§ **Trecho apresentado**
Variante perigosa. O Brasil padece uma espécie de bruxedo
(falo abaixo dele) entre vários, e para quem quer bem ao país, é bom
conhecê-los. Com efeito, em qualquer âmbito, saber das debilidades constitui
prudência indispensável para a ação eficaz. O cardeal Mazzarino (1602-1661),
grande político, começa seu livro “Breviário dos Políticos” apontando como
primeira providência o discernimento das próprias fraquezas — físicas, mentais,
morais. Mapeá-las e então neutralizá-las no possível. “Pergunta-te em que
ocasiões tens tendência a perder o controle sobre ti mesmo, a deixar-te levar
para desvios de linguagem e de conduta”. Vale para o indivíduo, vale para
famílias, vale para nações (para o Brasil, naturalmente).

§ **Dados registrados**
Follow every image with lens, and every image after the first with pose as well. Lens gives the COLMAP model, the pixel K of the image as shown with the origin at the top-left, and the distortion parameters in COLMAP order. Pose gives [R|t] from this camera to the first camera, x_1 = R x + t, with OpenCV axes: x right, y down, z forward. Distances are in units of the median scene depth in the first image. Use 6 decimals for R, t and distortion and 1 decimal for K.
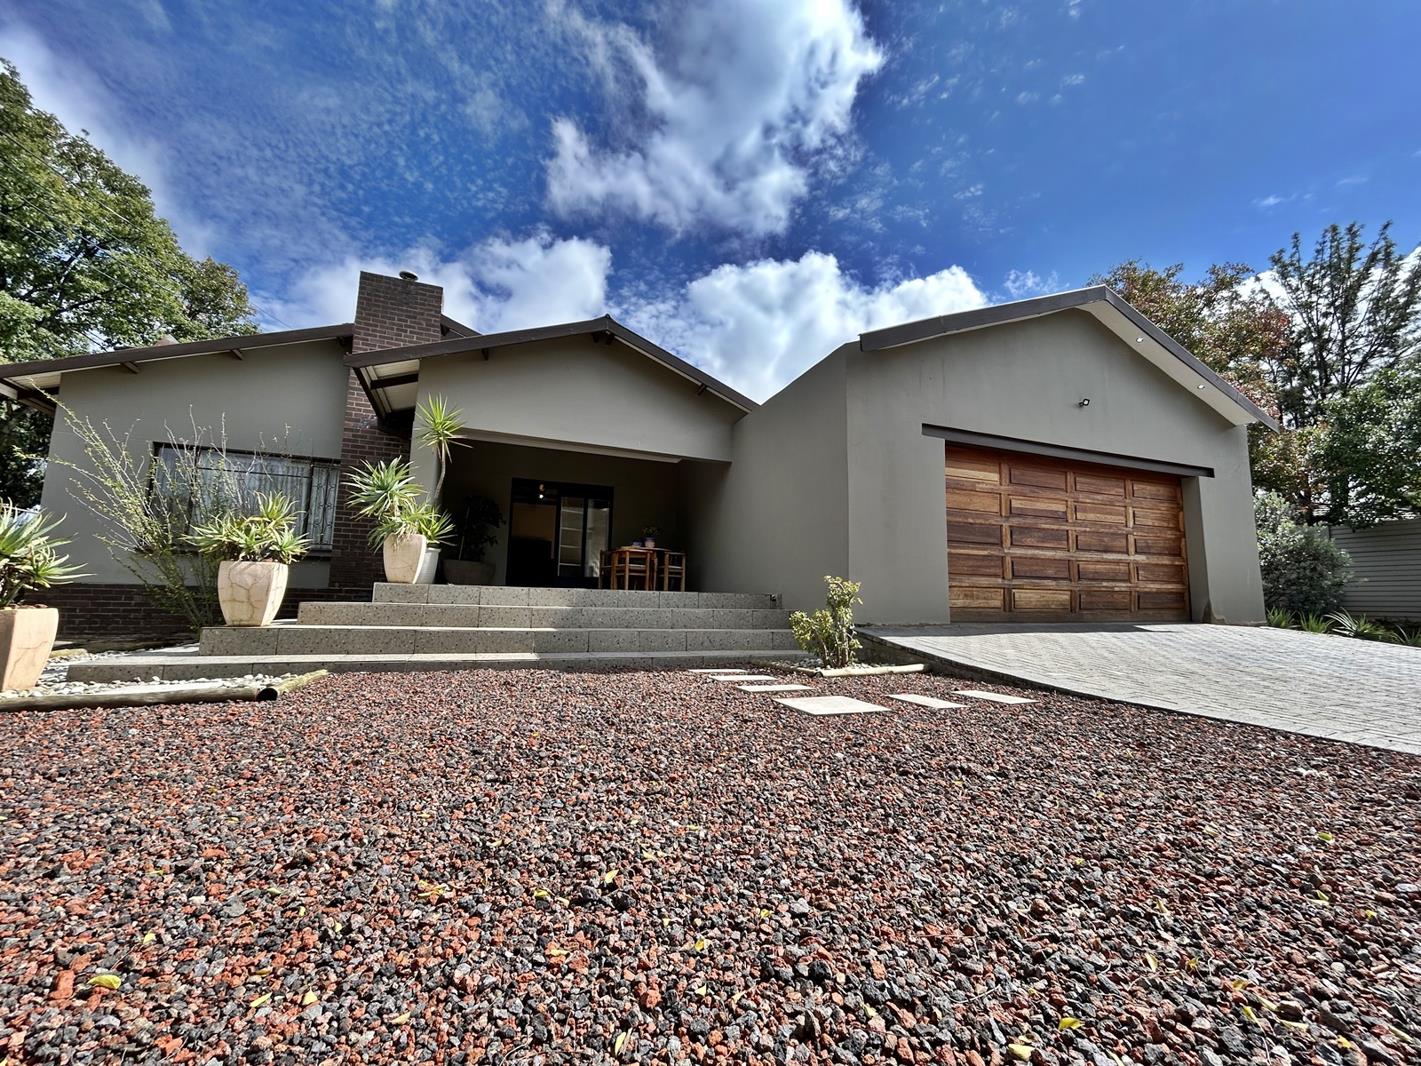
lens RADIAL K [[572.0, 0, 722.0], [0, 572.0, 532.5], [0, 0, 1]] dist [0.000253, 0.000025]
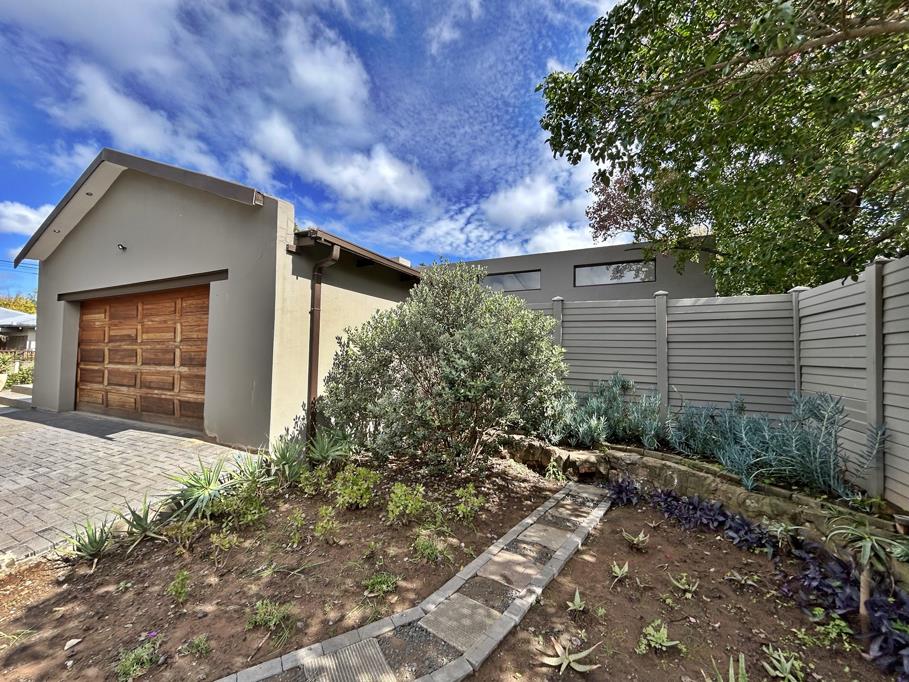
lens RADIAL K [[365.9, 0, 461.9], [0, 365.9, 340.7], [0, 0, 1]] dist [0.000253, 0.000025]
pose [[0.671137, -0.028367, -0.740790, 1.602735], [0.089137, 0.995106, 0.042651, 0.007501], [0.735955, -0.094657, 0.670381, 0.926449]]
* * *
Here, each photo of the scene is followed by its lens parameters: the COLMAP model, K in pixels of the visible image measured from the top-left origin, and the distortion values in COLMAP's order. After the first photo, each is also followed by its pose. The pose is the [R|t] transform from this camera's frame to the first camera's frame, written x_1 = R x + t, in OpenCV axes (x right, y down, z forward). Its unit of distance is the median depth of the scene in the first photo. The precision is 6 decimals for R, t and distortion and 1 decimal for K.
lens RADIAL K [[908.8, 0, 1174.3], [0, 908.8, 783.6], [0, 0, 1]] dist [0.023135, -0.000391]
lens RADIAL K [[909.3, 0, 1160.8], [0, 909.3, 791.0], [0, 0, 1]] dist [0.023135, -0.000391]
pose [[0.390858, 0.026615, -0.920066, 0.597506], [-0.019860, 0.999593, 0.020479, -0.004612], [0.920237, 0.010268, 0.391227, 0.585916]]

§ **Tarefa 1**
Liste todos os tipos de fraqueza que o trecho sobre as fraquezas do Brasil menciona ao citar o livro de Mazzarino.
§ **Tarefa 2**
Por favor, dê continuidade ao trecho sobre as fraquezas do Brasil a partir da sua última frase.

§ **Resposta 1**
Físicas, mentais e morais.

§ **Resposta 2**
Curas na raiz. Falava de uma espécie de maldição, sortilégio
potente que está na raiz de persistentes desgraças nossas. Vem de longe, aqui
está ele: temos o vezo de escolher mal nossos representantes. E depois, povo,
imprensa e academia se dedicam ao esporte nacional de malhar o Judas, no caso,
os políticos. Na próxima eleição, comporta-se igual o eleitorado, escolhe mal
de novo. Ou piora, para lembrar a lamentação desiludida de Ulysses
Guimarães: “Se você acha que o atual Congresso é ruim, espere pelo
próximo, vai ser pior”. Inescapável, pelo menos boa parte da culpa respinga no
representado que passou descuidado a procuração para o representante errado.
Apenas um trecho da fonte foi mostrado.